В ожидании, что речь пойдет о поэзии, мы разглядываем десяток фотографий, вывешенных перед входом в основной текст - плохо пропечатанные, крохотные, каждая с почтовую марку. Помните, Набоков мечтал поселиться в стране, где портрет президента не превышает размером почтовой марки. Ему повезло - он умер в Швейцарии. Но, вглядываясь в мизерные, еле различимые лица поэтов, о которых писал Бродский, я обнаружил нечто полярное набоковскому протесту против мегаломании власти. Я почувствовал утрированную, почти пародийную значительность и серьезность каждого из лиц. От каждого изображения исходил импульс власти, но власти какой-то обессилевшей, обращенной не вовне, а вглубь себя самой. И в каждом лице - что-то от И.Б.

Там были: англоязычные Уистен Оден, Деррек Уолкотт, Марк Стрэнд и Роберт Фрост, немец Рильке, итальянец Монтале, грек Кавафис, русские Цветаева и Мандельштам и, наконец, римлянин Гораций. Так выглядело оглавление, напоминавшее конверт с наскоро прилепленными марками. Письмо, готовое к отправке или, наоборот, только что полученное, хотя и не распечатанное. Письмо от самого себя к себе самому же, но другому себе. Это письмо, должно быть, и есть поэзия, и поэзия может быть удивительно телесной, если тело ее покоится в запечатанном конверте, на лицевой стороне которого - адрес, начертанный кириллицей, и марка, напоминающая о некоем совершенно неразличимом юбилее, кажется, пушкинском... Но главное - чтобы обратный адрес был обозначен не внизу лицевой стороны, не в сыром полуподвале, а на обороте, на тыльной стороне конверта, по верхнему краю (чердак? мансарда?), и обязательно латинскими буквами. Нельзя, к слову, обойти еще одно существенное различие между здешним и тамошним способами адресации: у них - сперва имя адресата, потом дом, улица, город, страна, у нас - то же самое, но в обратном порядке.

┄┄┄┄┄┄┄┄┄┄┄┄┄┄┄┄┄┄┄┄

Условие задачи
Воспроизведите приведённый выше фрагмент документа целиком, сохранив каждое слово и каждый знак препинания.

Выдержка из данных

┄┄┄┄┄┄┄┄┄┄┄┄┄┄┄┄┄┄┄┄

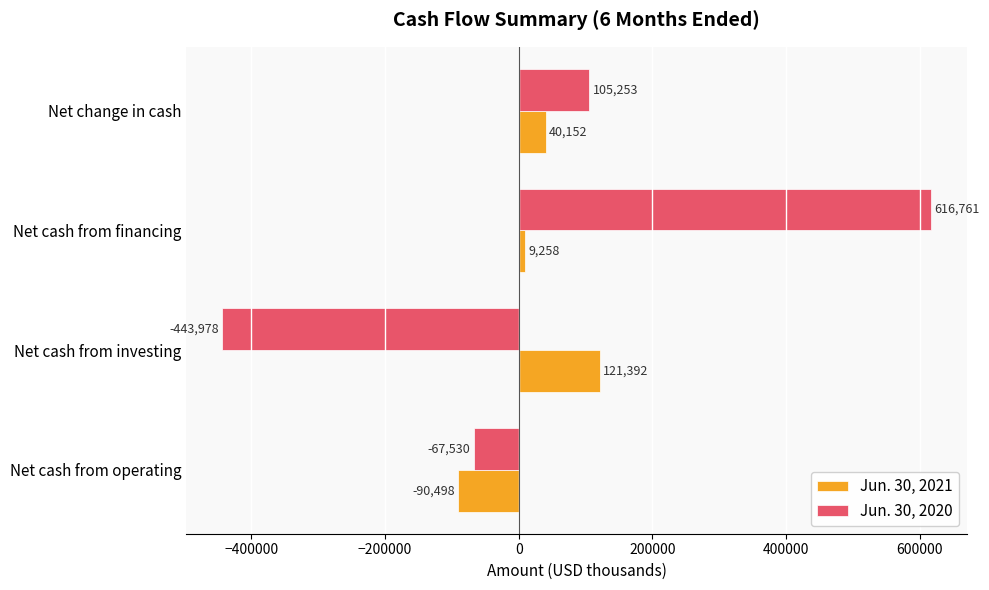

At which label is Jun. 30, 2021 closest to 15447?

Net cash from financing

┄┄┄┄┄┄┄┄┄┄┄┄┄┄┄┄┄┄┄┄

Поле ответа
В ожидании, что речь пойдет о поэзии, мы разглядываем десяток фотографий, вывешенных перед входом в основной текст - плохо пропечатанные, крохотные, каждая с почтовую марку. Помните, Набоков мечтал поселиться в стране, где портрет президента не превышает размером почтовой марки. Ему повезло - он умер в Швейцарии. Но, вглядываясь в мизерные, еле различимые лица поэтов, о которых писал Бродский, я обнаружил нечто полярное набоковскому протесту против мегаломании власти. Я почувствовал утрированную, почти пародийную значительность и серьезность каждого из лиц. От каждого изображения исходил импульс власти, но власти какой-то обессилевшей, обращенной не вовне, а вглубь себя самой. И в каждом лице - что-то от И.Б.

Там были: англоязычные Уистен Оден, Деррек Уолкотт, Марк Стрэнд и Роберт Фрост, немец Рильке, итальянец Монтале, грек Кавафис, русские Цветаева и Мандельштам и, наконец, римлянин Гораций. Так выглядело оглавление, напоминавшее конверт с наскоро прилепленными марками. Письмо, готовое к отправке или, наоборот, только что полученное, хотя и не распечатанное. Письмо от самого себя к себе самому же, но другому себе. Это письмо, должно быть, и есть поэзия, и поэзия может быть удивительно телесной, если тело ее покоится в запечатанном конверте, на лицевой стороне которого - адрес, начертанный кириллицей, и марка, напоминающая о некоем совершенно неразличимом юбилее, кажется, пушкинском... Но главное - чтобы обратный адрес был обозначен не внизу лицевой стороны, не в сыром полуподвале, а на обороте, на тыльной стороне конверта, по верхнему краю (чердак? мансарда?), и обязательно латинскими буквами. Нельзя, к слову, обойти еще одно существенное различие между здешним и тамошним способами адресации: у них - сперва имя адресата, потом дом, улица, город, страна, у нас - то же самое, но в обратном порядке.